Cross-border flows are larger still. In its most recent weekly bulletin, the UN Office for the Coordination of Humanitarian Affairs reported that more than 205,000 people have fled South Kordofan and Blue Nile into South Sudan and Ethiopia. OCHA's
March–April update had warned in May that "escalating violence in Blue Nile displaces thousands, strains services and heightens protection risks, especially for women." The UN's
2026 Sudan Humanitarian Needs and Response Plan, meanwhile, catalogues 9.3 million internally displaced and 4.4 million refugees — still, in its words, "the world's largest displacement crisis."
Kurmuk's governor said preparations are underway for residents to return and for the rebuilding of infrastructure destroyed during the RSF occupation. Damazin, 250km to the north, is now hosting some 31,000 of them, according to IOM.
The war's changing geometry
Zoom out and Kurmuk fits a pattern. Since retaking Khartoum in March 2025, the SAF has methodically peeled back RSF gains along the peripheries: Wad Madani in January 2025, el-Obeid in February, Kadugli and Dilling by February 2026, Bara in March, Khor Hassan in May, and now Kurmuk. In each case, the army has traded speed for logistics, using drone strikes and combined-arms assaults to break RSF strongpoints on supply routes.
The RSF's answer has been to shift westward and — in the Kordofans — southward, in alliance with SPLM-N (al-Hilu). Al Jazeera reported in October that the loss of Bara "spells a serious deterioration in the RSF's power in the Kordofans," cutting supply and reinforcement lines to Darfur. The Council on Foreign Relations'
Global Conflict Tracker puts it plainly: mediation "has stalled as top officials in both warring camps refuse to halt their violence," even as UN monitors document industrial-scale sexual violence and hundreds of children killed by drone strikes.
Two things follow. First, the war's centre of gravity is now in western and southern Sudan — el-Obeid, currently under RSF drone bombardment as the BBC has documented, will decide who controls the Kordofan corridor next. Second, the Blue Nile front, which briefly looked like the RSF's route back into central Sudan, has been narrowed to a border strip that Ethiopia's calculations no longer materially reshape.
What to watch
- August rains. The SAF must hold Kurmuk through the wet season, when roads flood and resupply from Damazin becomes difficult. If the RSF/SPLM-N can counter-attack in September, the recapture is provisional.
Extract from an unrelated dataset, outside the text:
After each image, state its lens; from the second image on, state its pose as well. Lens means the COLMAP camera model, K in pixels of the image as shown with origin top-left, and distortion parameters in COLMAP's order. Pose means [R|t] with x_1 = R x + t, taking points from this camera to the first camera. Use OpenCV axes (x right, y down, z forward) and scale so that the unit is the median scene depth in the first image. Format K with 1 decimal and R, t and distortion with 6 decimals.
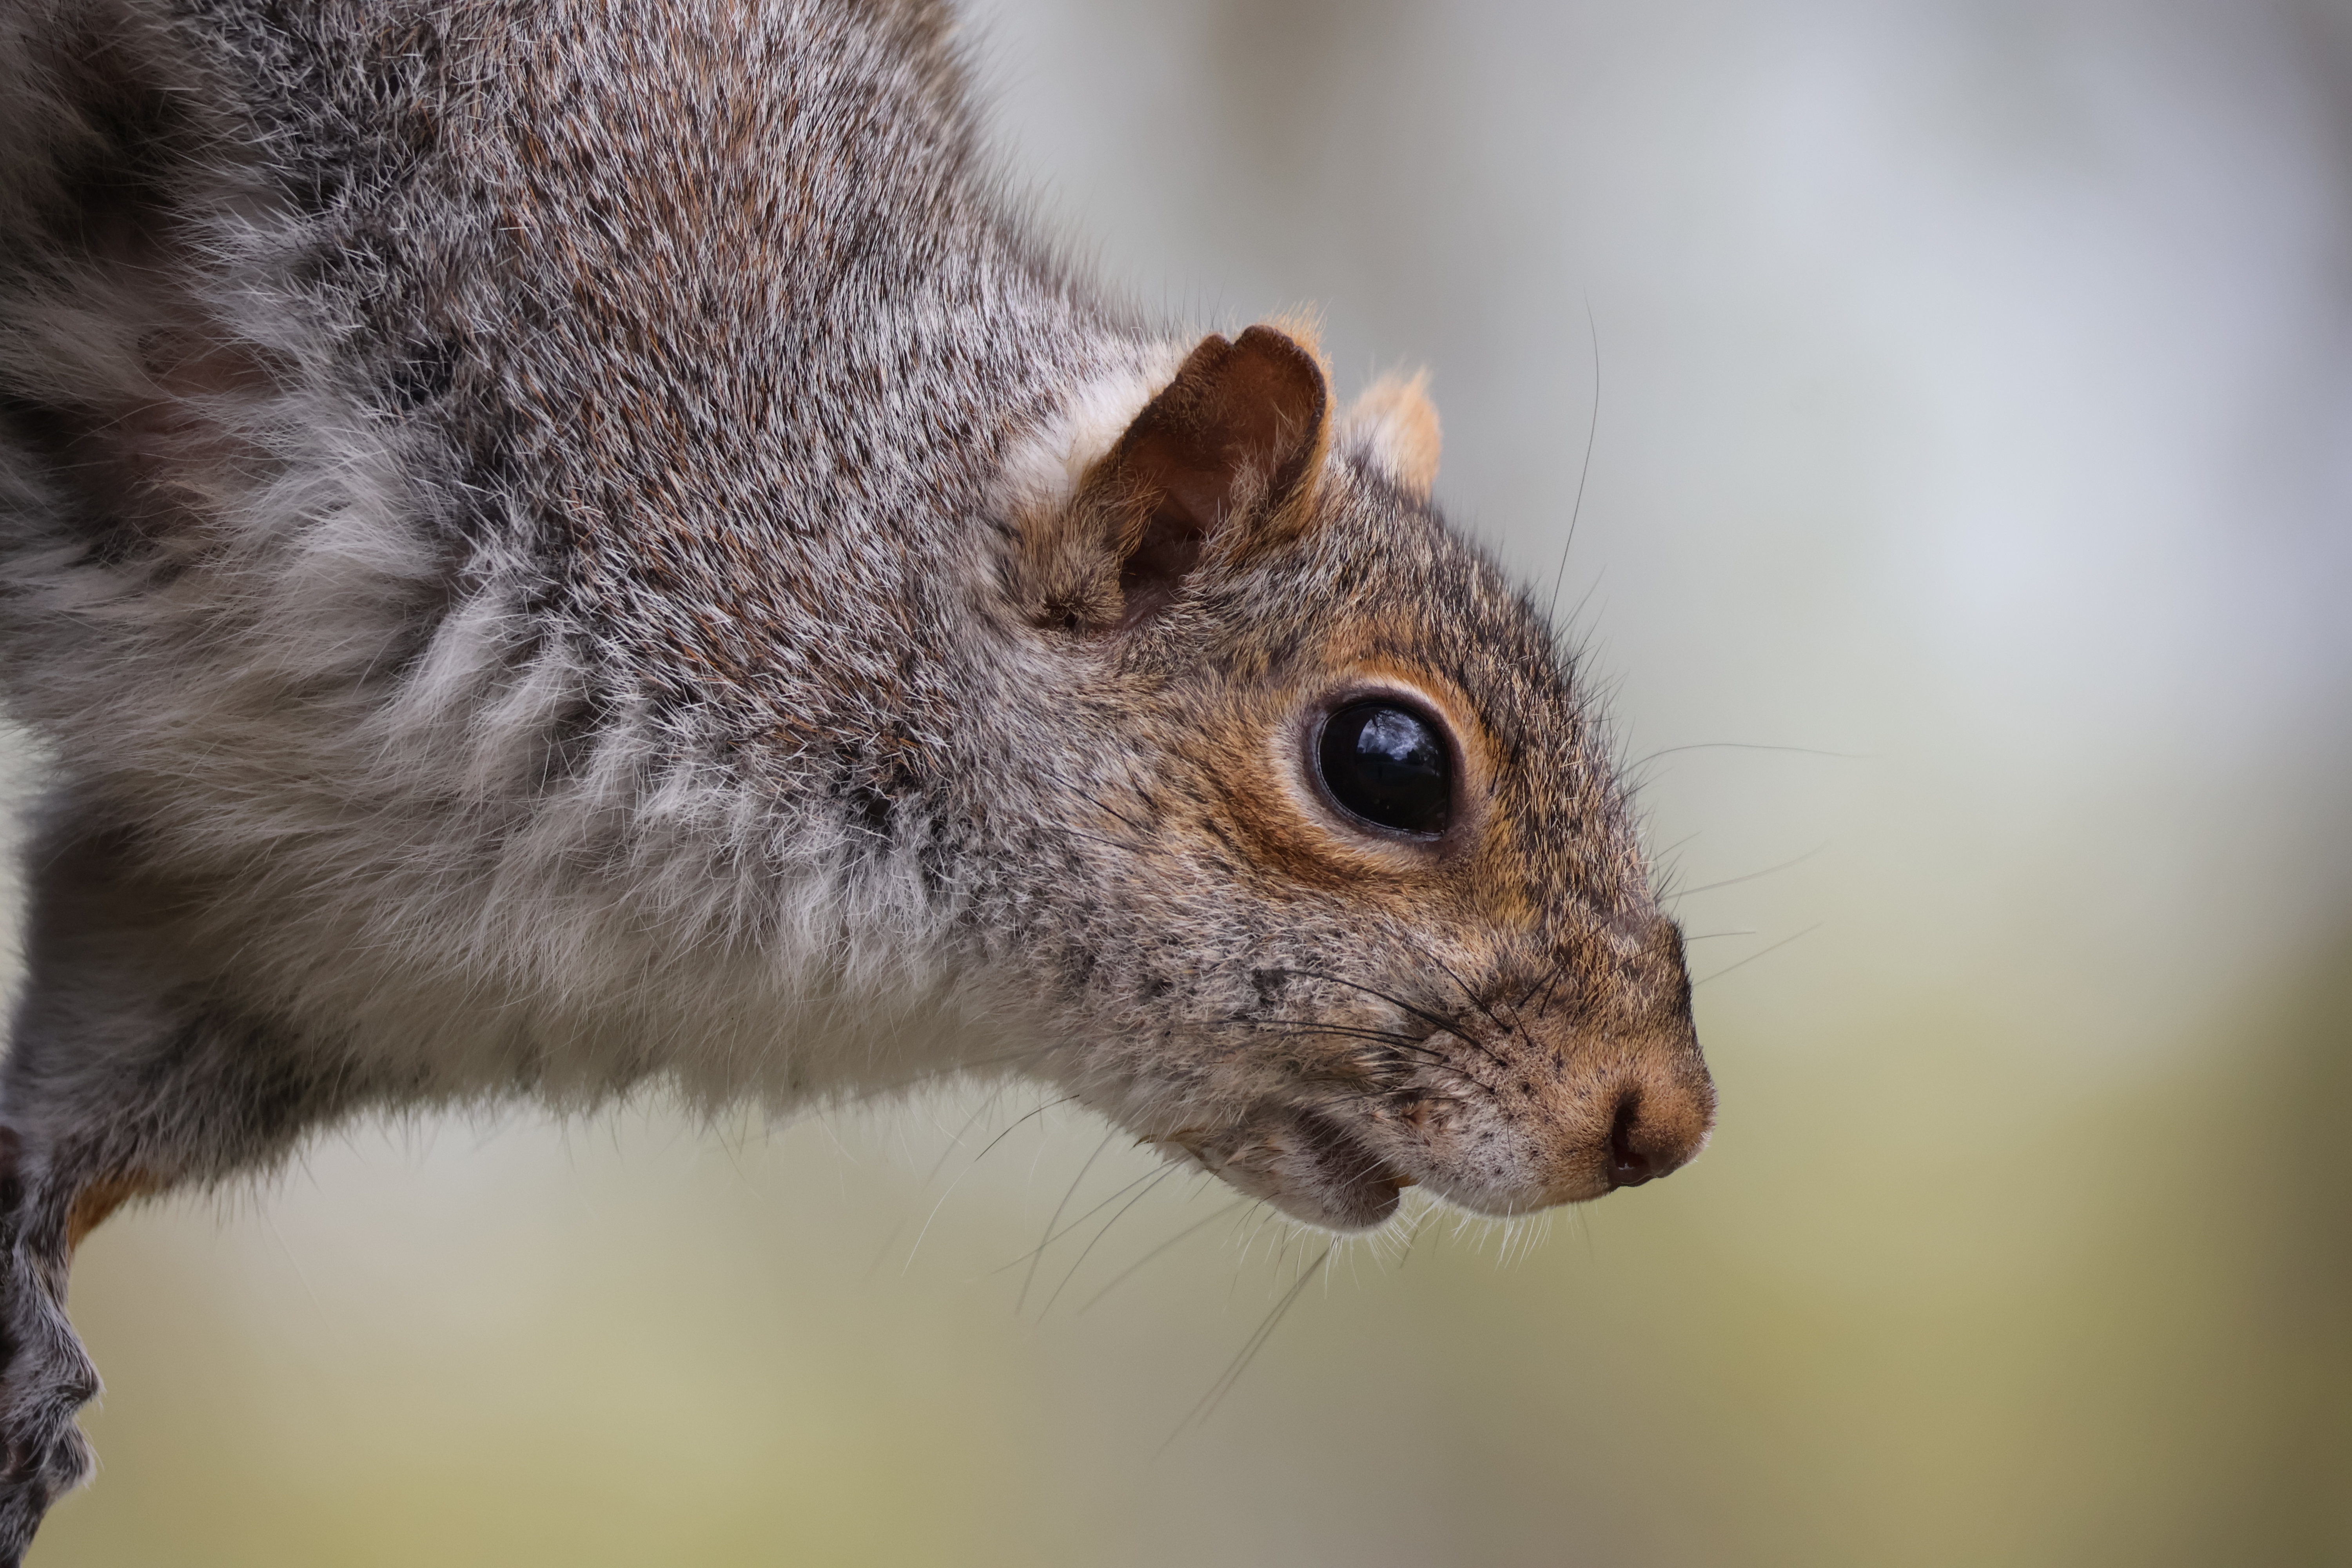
lens RADIAL K [[14059.2, 0, 1176.0], [0, 14059.2, 784.0], [0, 0, 1]] dist [0.022164, 0.028254]
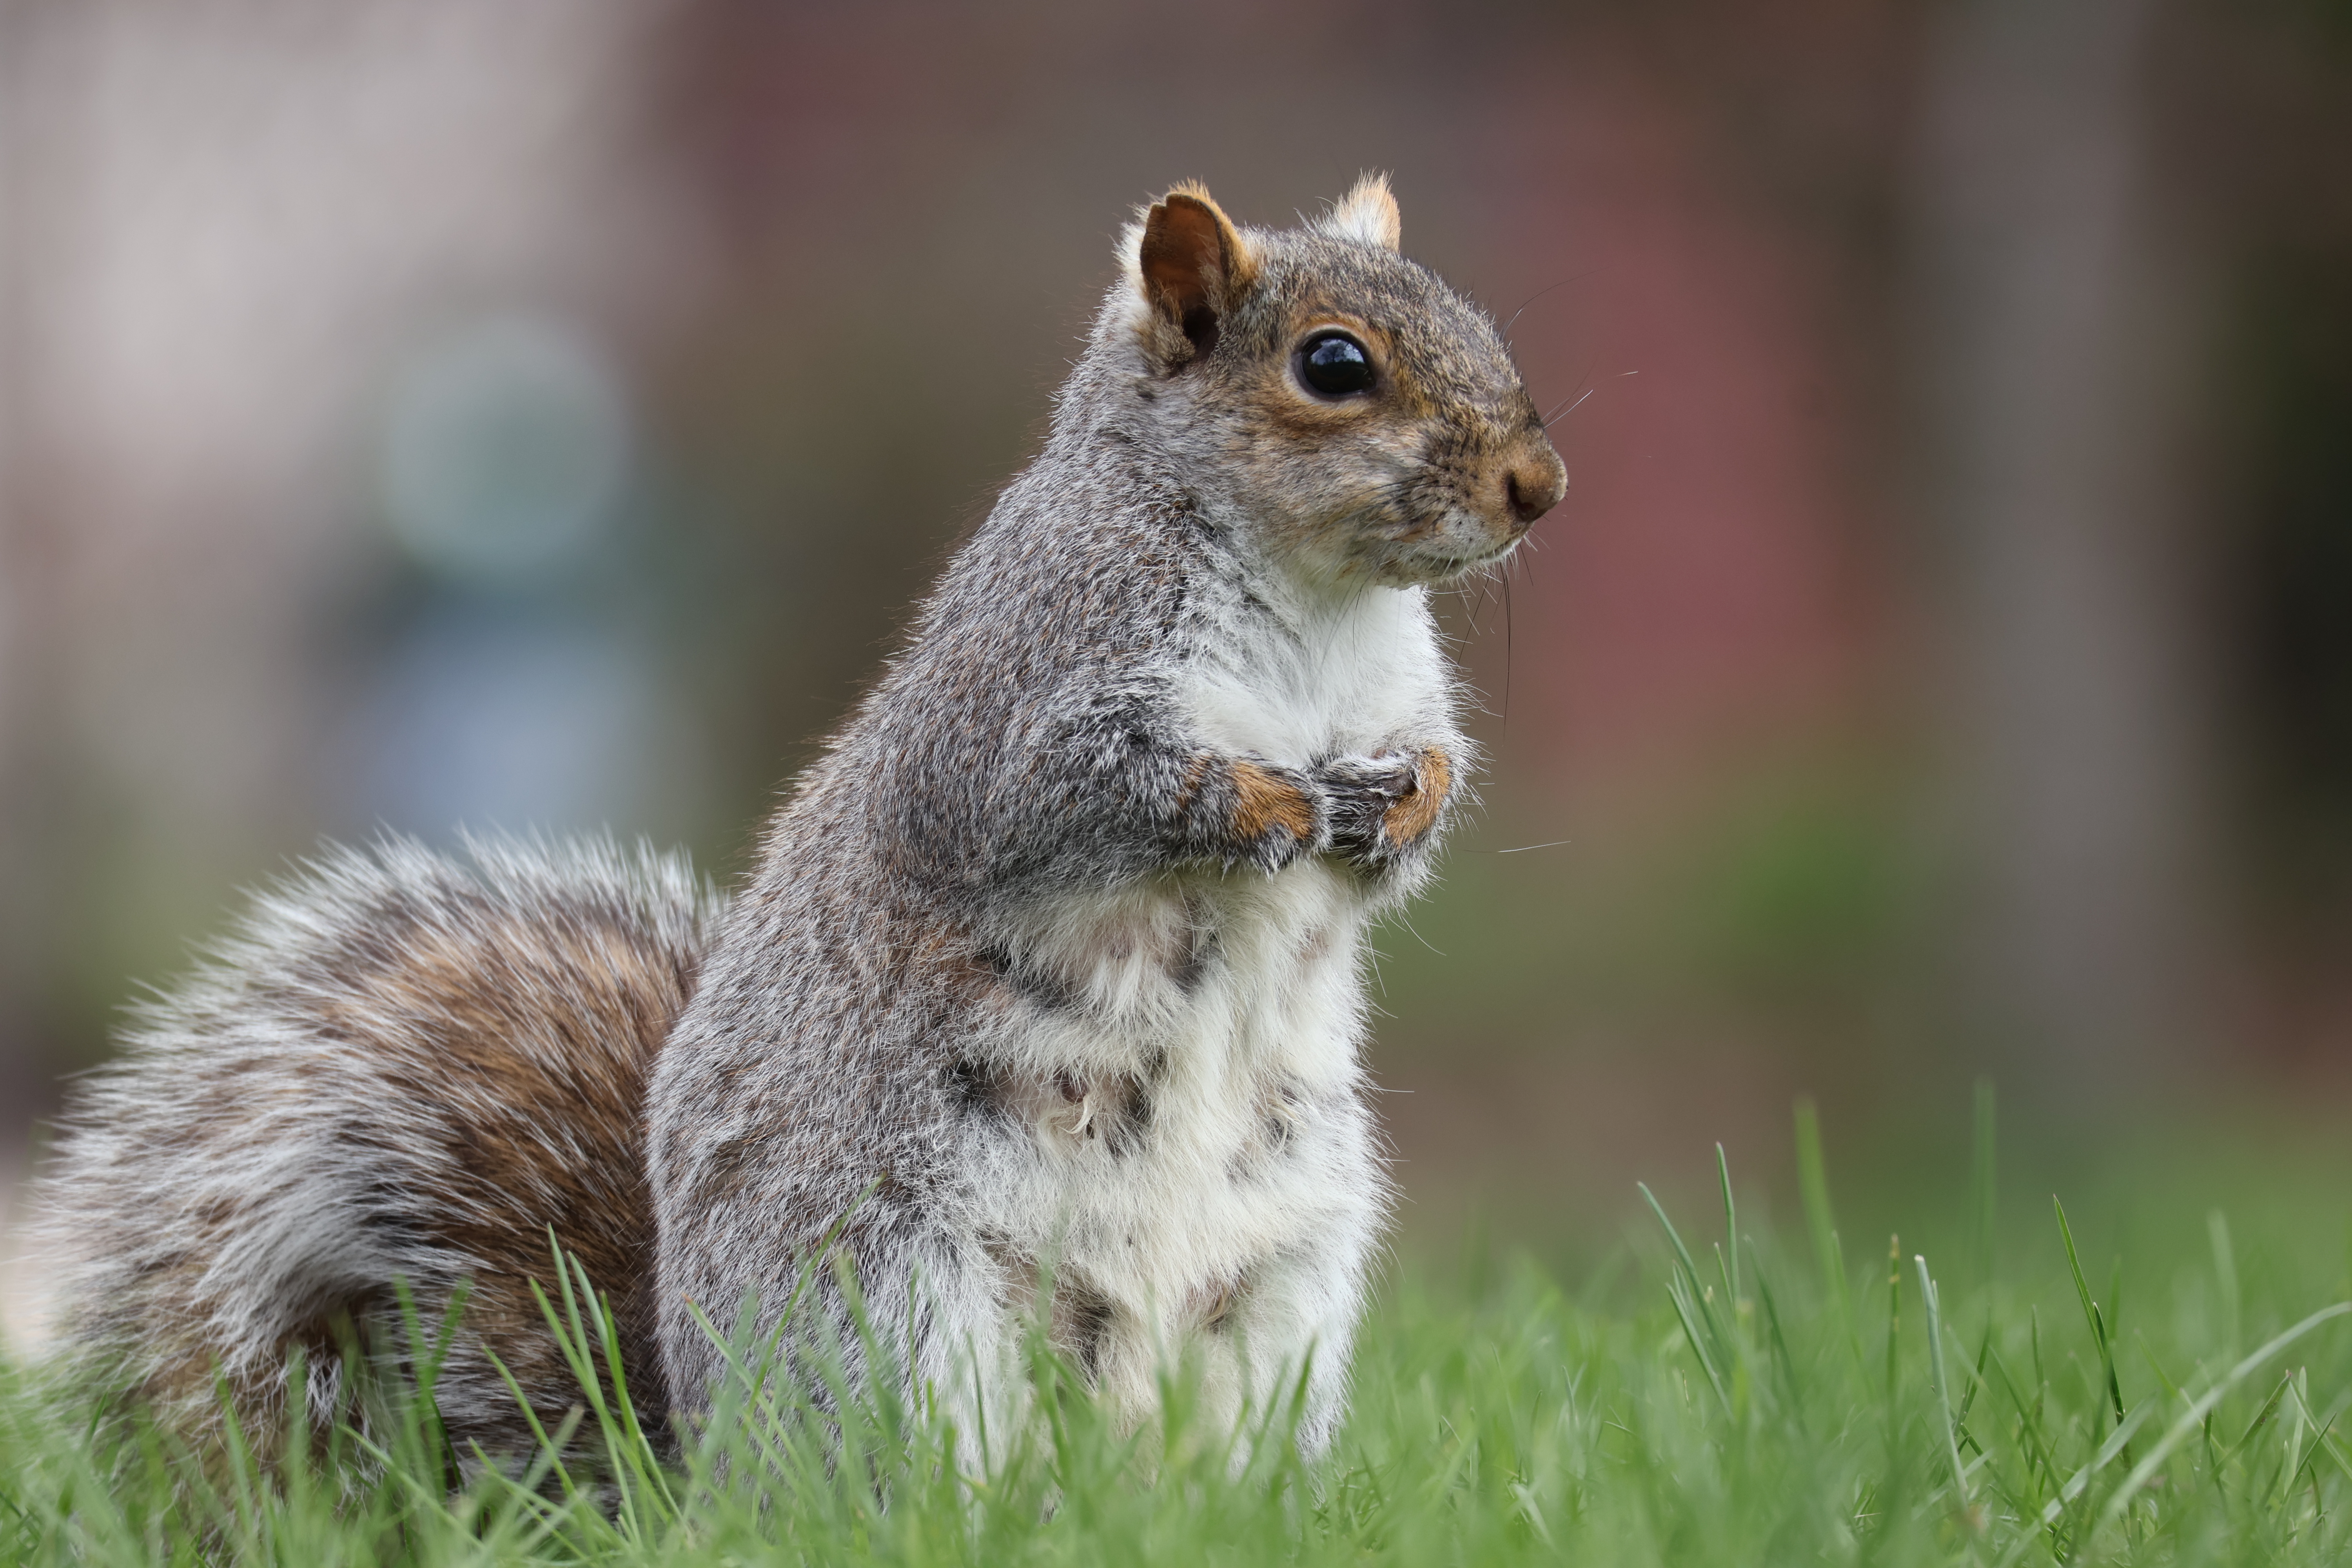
lens RADIAL K [[14059.1, 0, 1176.0], [0, 14059.1, 784.0], [0, 0, 1]] dist [-16.733168, -0.663223]
pose [[0.926797, -0.374257, -0.031294, 0.032590], [0.374456, 0.927245, 0.000516, 0.043201], [0.028825, -0.012196, 0.999510, -0.941030]]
- El-Obeid. UN humanitarian chief Tom Fletcher warned via
UN News on June 26 that "the window is closing" to prevent a wider escalation around North Kordofan's capital. Save the Children says 11,000 people, including 5,500 children, have already fled the area, per
Al Jazeera.
- The Agar track. Whether the Agar peace framework, published July 8, attracts any defections from SPLM-N (al-Hilu) commanders in the Nuba Mountains — the alliance most damaged by Kurmuk's fall.
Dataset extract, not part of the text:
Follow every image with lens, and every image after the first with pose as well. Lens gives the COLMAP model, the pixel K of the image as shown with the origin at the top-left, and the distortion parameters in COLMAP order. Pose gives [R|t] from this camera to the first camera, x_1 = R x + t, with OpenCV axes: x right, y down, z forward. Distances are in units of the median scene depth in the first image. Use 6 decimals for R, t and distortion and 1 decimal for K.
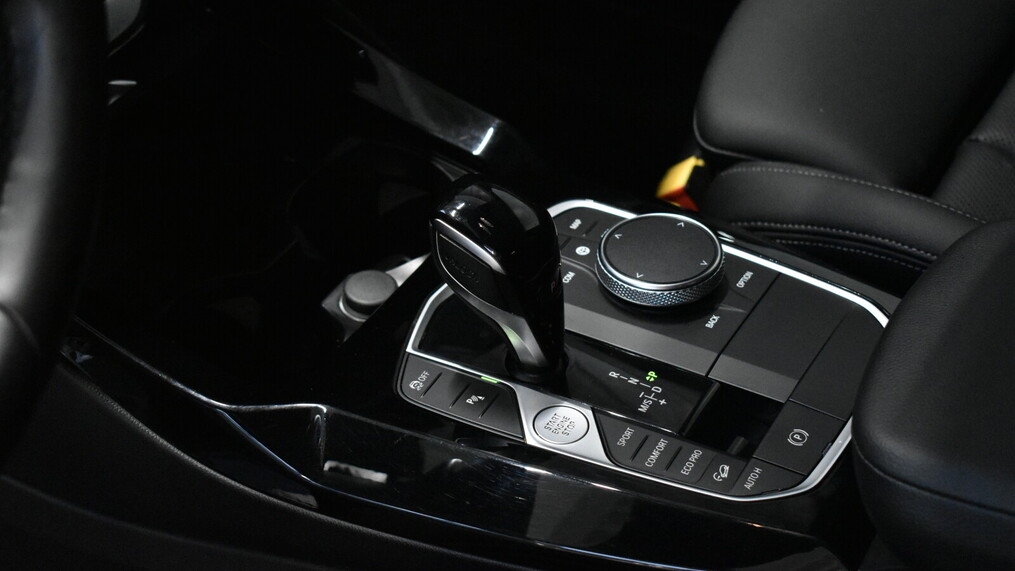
lens RADIAL K [[1997.5, 0, 507.5], [0, 1997.5, 285.5], [0, 0, 1]] dist [-0.046549, -0.157343]
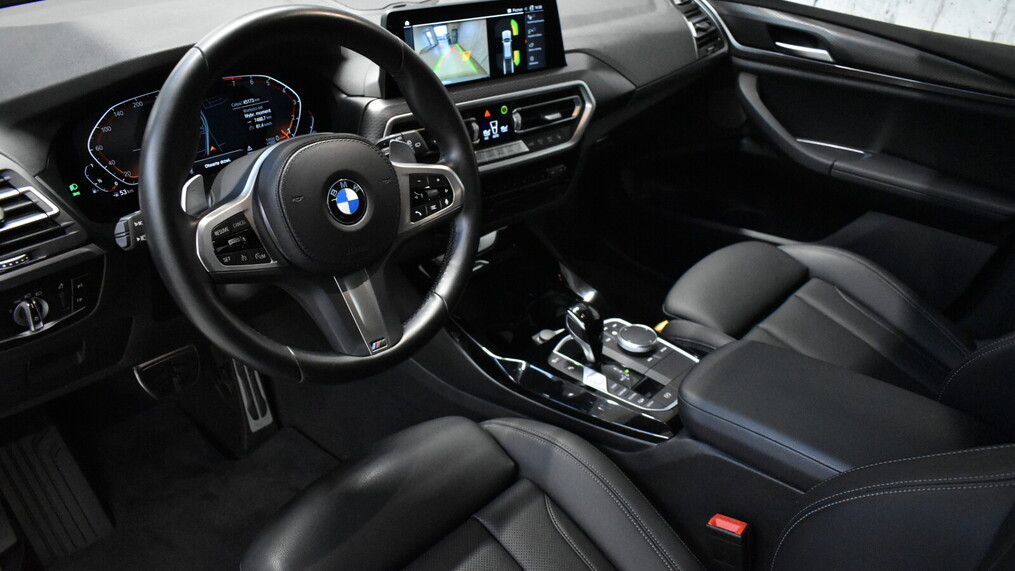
lens RADIAL K [[824.6, 0, 507.5], [0, 824.6, 285.5], [0, 0, 1]] dist [-0.001066, -0.001498]
pose [[0.973706, 0.153547, -0.168286, 0.087234], [-0.174582, 0.977519, -0.118229, 0.100878], [0.146349, 0.144500, 0.978622, -0.350090]]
- The Quad. The US-led mediation grouping (US, Egypt, Saudi Arabia, UAE) has yet to secure a truce; watch for a renewed initiative under UN Envoy Pekka Haavisto, whom
Chatham House flags as the likeliest bridge between military and civilian tracks.
The Bottom Line
The bottom line: Kurmuk's recapture is not the end of Sudan's war, but it ends the RSF's most dangerous adaptation — the attempt to open a second front on the Ethiopian border while its western positions collapse. What the army has bought is time and geography; what the paramilitaries have lost is the one lever that made a neighbouring state a party to the conflict. The next test is whether Khartoum can convert battlefield momentum into a political settlement before the rains, or whether the war simply migrates west again to el-Obeid and the Kordofans.